Wearing dental appliances such as dentures alters the oral microbiota. A microbial plaque composed of bacteria and/or yeasts forms on the fitting surface of the denture (the surface which rests against the palate) and on the mucosa which is covered. Over time, this plaque may be colonized by Candida species. The local environment under a denture is more acidic and less exposed to the cleansing action of saliva, which favors high Candida enzymatic activity and may cause inflammation in the mucosa. C. albicans is the most commonly isolated organism, but occasionally bacteria are implicated.

There is controversy as to whether this condition represents a true infection by C. albicans or just a reaction to the various micro-organisms present underneath a denture. It has been reported that often the surface of the denture shows positive culture for Candida but biopsies of the mucosa rarely show hyphae invading epithelium. Similarly, microbiologic swabs of the involved mucosa show a much less heavy colonization than the surface of the denture. This has led some to conclude that the defining feature of a true infection is absent in denture-related stomatitis.

Poorly fitting dentures may cause pressure on the mucosa and mechanical irritation may create a similar clinical appearance, but this is uncommon. An orthodontic appliance may uncommonly produce a similar result. However, mucosal trauma is thought increase the ability of C. albicans to invade the tissues.

Aside from infection and mechanical trauma, inflammatory reactions of the mucosa beneath a denture can also result from irritation or allergy (allergic contact stomatitis) caused by the materials in the denture itself (acrylic, cobalt, chromium), or in response to substances within denture adhesives. Incomplete curing of the acrylic resin (the prosthetic material) may also be an involved factor.

==Diagnosis==
The diagnosis is usually made based upon the clinical appearance, and swabs can be taken of the surface of the denture. Investigations to rule out possibility of diabetes may be indicated. Tissue biopsy is not usually indicated, but if taken shows histologic evidence of proliferative or degenerative responses and reduced keratinization and epithelial atrophy.

===Classification===
The Newton classification divides denture-related stomatitis into three types based on severity. Type one may represent an early stage of the condition, whilst type two is the most common and type three is uncommon.
- Type 1 - Localized inflammation or pinpoint hyperemia
- Type 2 - More diffuse erythema (redness) involving part or all of the mucosa which is covered by the denture
- Type 3 - Inflammatory nodular/papillary hyperplasia usually on the central hard palate and the alveolar ridge

==Treatment==

The most important aspect of treatment is improving denture hygiene, i.e. removing the denture at night, cleaning and disinfecting it, and storing it overnight in an antiseptic solution. This is important as the denture is usually infected with C. albicans which will cause re-infection if it is not removed.
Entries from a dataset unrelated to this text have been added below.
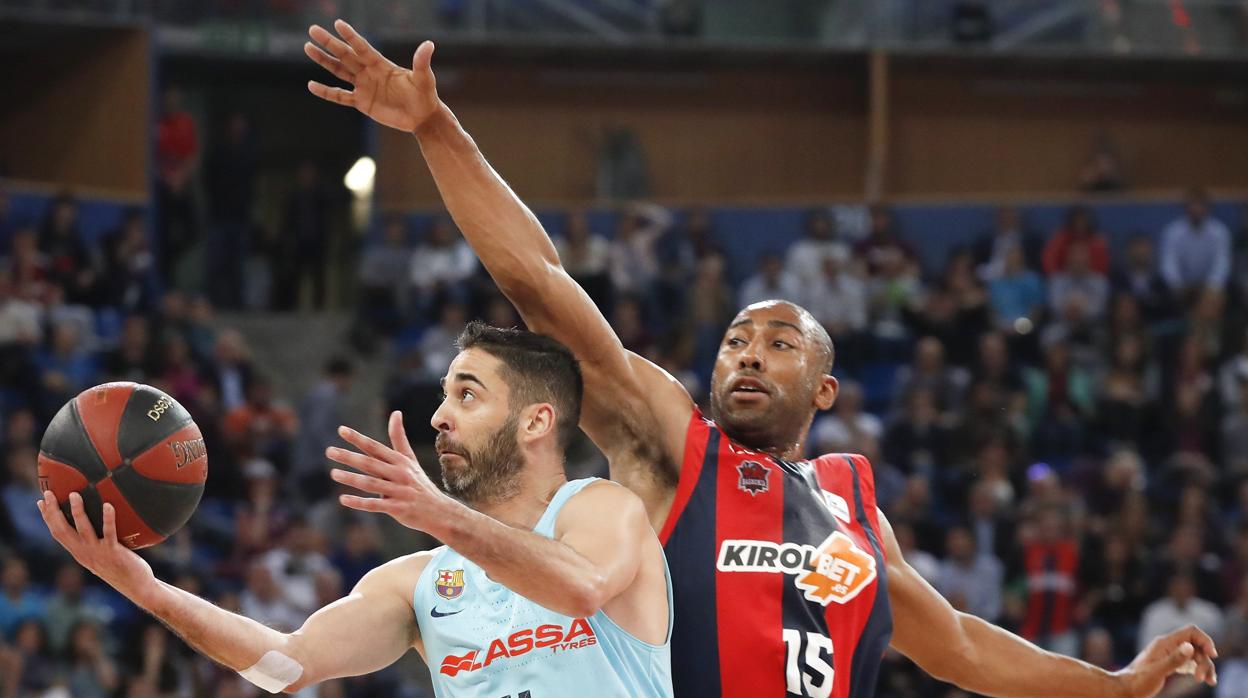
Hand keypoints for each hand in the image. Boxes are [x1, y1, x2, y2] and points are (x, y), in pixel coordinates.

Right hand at [37, 491, 156, 602]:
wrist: (136, 586)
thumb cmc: (122, 567)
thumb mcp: (102, 554)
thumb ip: (96, 540)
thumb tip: (98, 519)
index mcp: (79, 552)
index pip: (58, 533)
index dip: (48, 518)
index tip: (41, 501)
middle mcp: (84, 553)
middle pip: (62, 530)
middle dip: (53, 511)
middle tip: (48, 493)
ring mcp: (97, 553)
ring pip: (83, 529)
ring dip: (77, 511)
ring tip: (74, 494)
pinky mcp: (113, 552)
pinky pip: (109, 532)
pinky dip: (108, 518)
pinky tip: (108, 505)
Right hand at [305, 19, 440, 132]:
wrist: (422, 117)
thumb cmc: (425, 95)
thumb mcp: (424, 78)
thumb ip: (421, 62)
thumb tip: (428, 44)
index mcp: (381, 64)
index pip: (363, 48)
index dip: (351, 37)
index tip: (338, 24)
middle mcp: (369, 72)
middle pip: (345, 55)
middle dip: (330, 43)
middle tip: (313, 29)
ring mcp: (364, 86)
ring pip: (339, 70)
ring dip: (324, 60)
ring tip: (308, 47)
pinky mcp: (361, 102)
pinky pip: (340, 96)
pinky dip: (326, 92)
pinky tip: (311, 85)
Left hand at [327, 410, 455, 534]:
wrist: (439, 511)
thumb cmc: (418, 483)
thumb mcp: (410, 459)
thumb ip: (399, 438)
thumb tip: (396, 412)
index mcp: (400, 461)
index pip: (376, 448)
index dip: (358, 439)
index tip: (341, 430)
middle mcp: (400, 474)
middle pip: (371, 464)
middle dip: (349, 457)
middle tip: (329, 451)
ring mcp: (399, 491)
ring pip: (371, 484)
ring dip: (351, 478)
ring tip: (333, 473)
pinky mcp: (398, 508)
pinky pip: (376, 505)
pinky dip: (359, 502)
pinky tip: (343, 499)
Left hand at [1115, 625, 1216, 695]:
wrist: (1125, 689)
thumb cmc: (1139, 681)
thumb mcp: (1158, 671)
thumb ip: (1174, 660)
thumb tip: (1190, 646)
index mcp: (1165, 643)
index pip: (1191, 631)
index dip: (1205, 640)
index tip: (1212, 655)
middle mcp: (1168, 645)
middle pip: (1196, 645)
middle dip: (1205, 660)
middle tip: (1203, 679)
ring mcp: (1170, 654)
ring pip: (1195, 655)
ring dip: (1205, 667)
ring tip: (1210, 682)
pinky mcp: (1171, 663)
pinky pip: (1190, 662)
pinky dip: (1199, 669)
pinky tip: (1205, 679)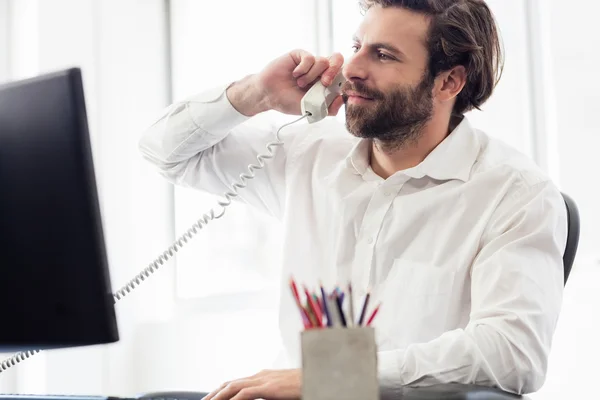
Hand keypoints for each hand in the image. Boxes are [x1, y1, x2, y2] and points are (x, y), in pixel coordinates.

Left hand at [203, 369, 300, 399]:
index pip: (237, 382)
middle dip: (214, 394)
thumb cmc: (306, 384)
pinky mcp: (269, 387)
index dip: (222, 390)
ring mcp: (264, 380)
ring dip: (217, 396)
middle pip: (230, 384)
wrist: (321, 376)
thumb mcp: (283, 391)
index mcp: (264, 376)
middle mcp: (261, 375)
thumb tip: (265, 397)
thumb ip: (270, 393)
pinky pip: (244, 394)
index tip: (212, 398)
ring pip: (232, 387)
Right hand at [227, 50, 344, 116]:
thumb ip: (328, 108)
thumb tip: (342, 100)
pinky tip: (295, 75)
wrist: (269, 94)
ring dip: (312, 75)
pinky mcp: (299, 55)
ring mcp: (309, 62)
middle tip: (324, 83)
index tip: (333, 88)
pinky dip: (303, 68)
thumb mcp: (311, 109)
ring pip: (323, 61)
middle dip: (333, 72)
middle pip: (337, 61)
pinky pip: (309, 57)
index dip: (342, 78)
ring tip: (300, 83)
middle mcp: (319, 71)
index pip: (341, 74)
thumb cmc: (288, 101)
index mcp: (325, 82)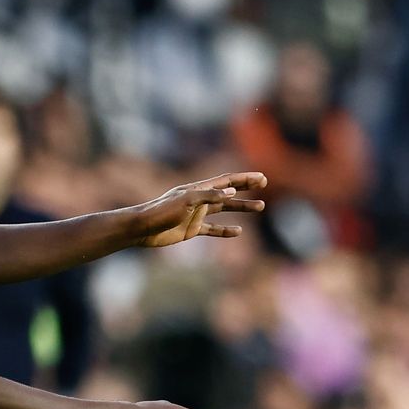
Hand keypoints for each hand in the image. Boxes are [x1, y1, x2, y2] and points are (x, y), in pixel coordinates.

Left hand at [133, 172, 266, 247]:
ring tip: (260, 206)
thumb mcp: (186, 201)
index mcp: (198, 189)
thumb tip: (232, 192)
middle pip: (228, 192)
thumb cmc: (161, 211)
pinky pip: (213, 229)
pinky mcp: (192, 229)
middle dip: (246, 188)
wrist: (143, 229)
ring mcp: (197, 214)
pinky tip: (238, 231)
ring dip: (241, 207)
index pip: (226, 181)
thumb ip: (209, 196)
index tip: (261, 178)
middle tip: (265, 186)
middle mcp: (200, 199)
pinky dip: (225, 230)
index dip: (244, 179)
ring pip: (224, 209)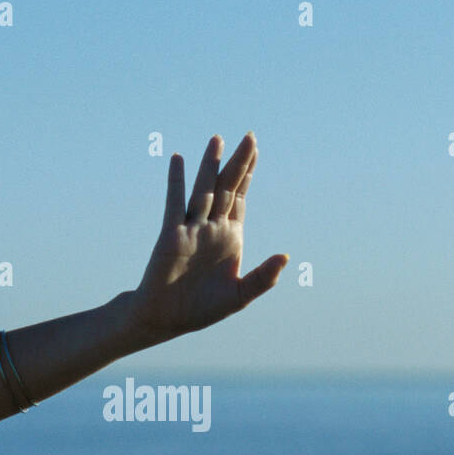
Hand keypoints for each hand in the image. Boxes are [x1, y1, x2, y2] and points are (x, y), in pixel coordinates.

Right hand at [128, 131, 287, 344]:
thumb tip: (286, 256)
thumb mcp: (240, 296)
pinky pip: (175, 204)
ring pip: (204, 191)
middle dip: (238, 163)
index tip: (255, 149)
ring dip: (210, 166)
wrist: (166, 318)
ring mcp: (191, 229)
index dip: (248, 174)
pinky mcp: (171, 235)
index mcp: (229, 237)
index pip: (240, 198)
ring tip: (218, 140)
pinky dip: (177, 182)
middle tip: (249, 136)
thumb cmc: (202, 309)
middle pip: (227, 188)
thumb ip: (264, 277)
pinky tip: (179, 160)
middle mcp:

Substances which are used include solutions of alkaline peroxides, alkaline hypochlorites (e.g. hypochlorite, which may over time corrode metal components of dental appliances), acids (e.g. benzoic acid), yeast lytic enzymes and proteolytic enzymes (e.g. alcalase protease). The other aspect of treatment involves resolution of the mucosal infection, for which topical antifungal medications are used (e.g. nystatin amphotericin, miconazole, fluconazole or itraconazole). Often an antimicrobial mouthwash such as chlorhexidine is concurrently prescribed. Possible underlying disease (diabetes, HIV) should be treated where possible.

==Prognosis==
Denture-related stomatitis is usually a harmless condition with no long term consequences. It usually resolves with simple measures such as improved denture hygiene or topical antifungal medication. In severely immunocompromised individuals (e.g. those with HIV), the infection may present a more serious threat.

==Epidemiology==
Denture-related stomatitis is common and occurs worldwide. Usually the people affected are middle aged or elderly, with females being affected slightly more commonly than males. Prevalences of up to 70% have been reported in elderly care home residents. It is by far the most common type of oral candidiasis.